Building in Salzburg

Hangar-7 is an events venue, gallery and museum space adjacent to Salzburg Airport. Designed to bring together arts, aviation and the culinary arts, the venue hosts the Michelin-starred restaurant Ikarus, two bars and a lounge alongside a collection of historical airplanes, helicopters, Formula One racing cars, and more in rotating exhibitions.

Hangar-7 was initially developed by Red Bull founder Dietrich Mateschitz who was looking for more space for The Flying Bulls, a private aircraft collection and performance aviation fleet associated with Red Bull. The Flying Bulls continues to be based at Hangar-7, and regular mainteneance on the collection takes place at "Hangar 8".

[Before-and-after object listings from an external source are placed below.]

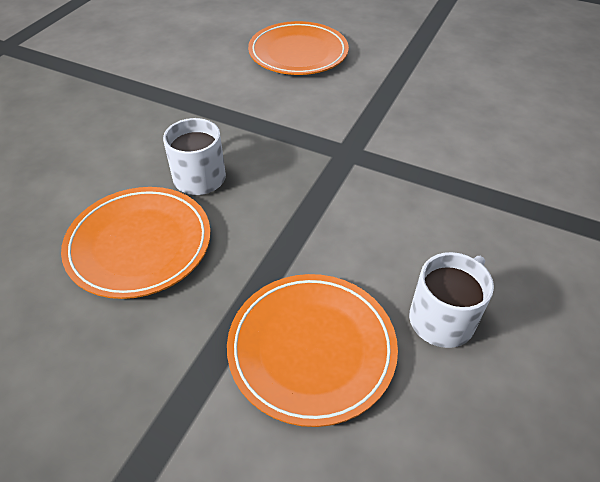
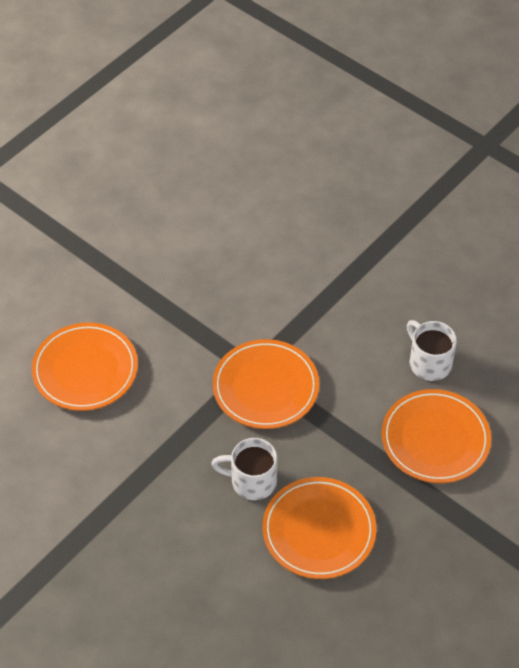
camera: 75 degrees left, 5 degrees up
none -> orange plate [213,339,319,429]

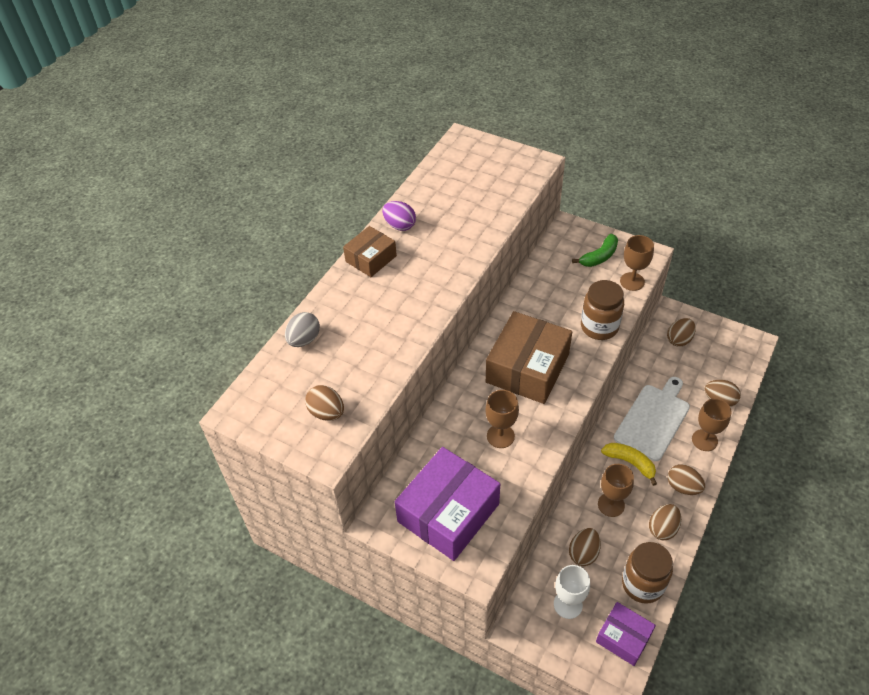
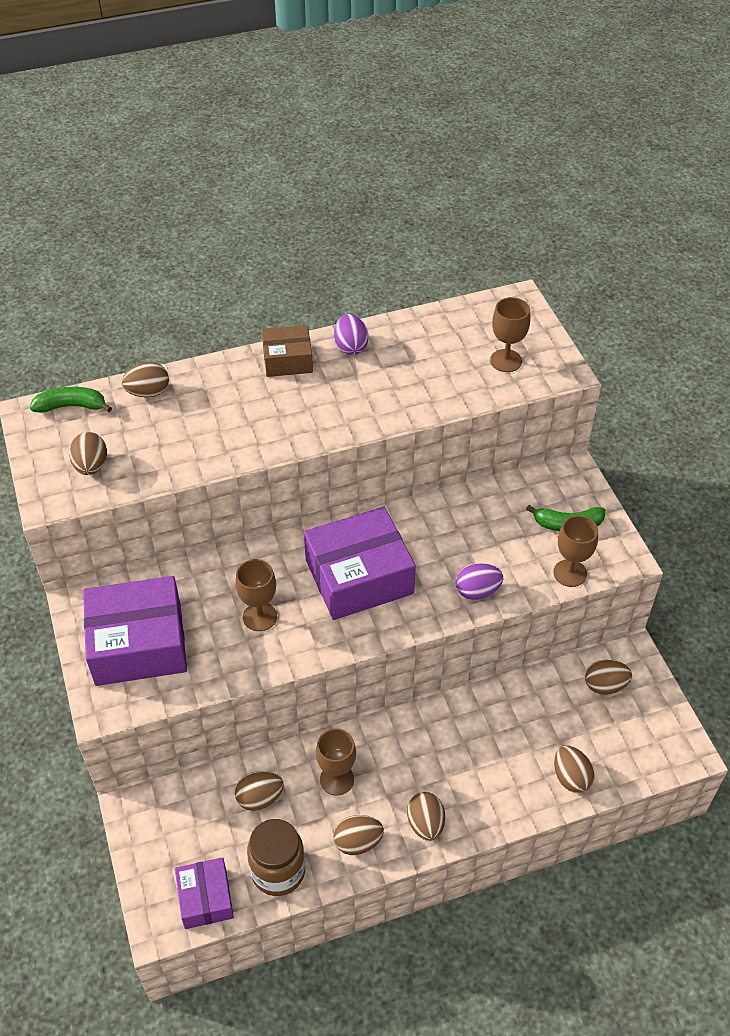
camera: 40 degrees right, 0 degrees up
grey egg [285,312,320,347] -> brown egg [122,362,169,398]
brown box [486,311,572,404] -> purple box [304,507,416,620]
white goblet [554,565,590,619] -> none
brown jar [581,280,624,340] -> purple egg [455,563,503,600]
yellow banana [601,443,657,486] -> none
white cutting board [614,377,690,461] -> none
brown goblet [692,398,732,451] -> brown goblet moved to [490,297,530,372]
none -> green banana [30,387,112,413]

Hangar-7 hosts regular Red Bull affiliated events, including "Paper Wings", an event for folded paper airplanes, and films the live weekly talk show, "Sport und Talk aus dem Hangar-7" for ServusTV at the venue.

==Construction==
Hangar 7 was designed by Volkmar Burgstaller. The building is airfoil shaped, constructed of 1,200 tons of steel and 75,000 sqft of glass surface. The steel-and-glass dome-shaped structure was engineered and built by Austrian specialists Waagner-Biro and completed in 2003.

The building was specifically designed to accommodate the fleet of The Flying Bulls. The building's 40m wide door was developed to allow them to fit their largest plane, a Douglas DC-6B, inside.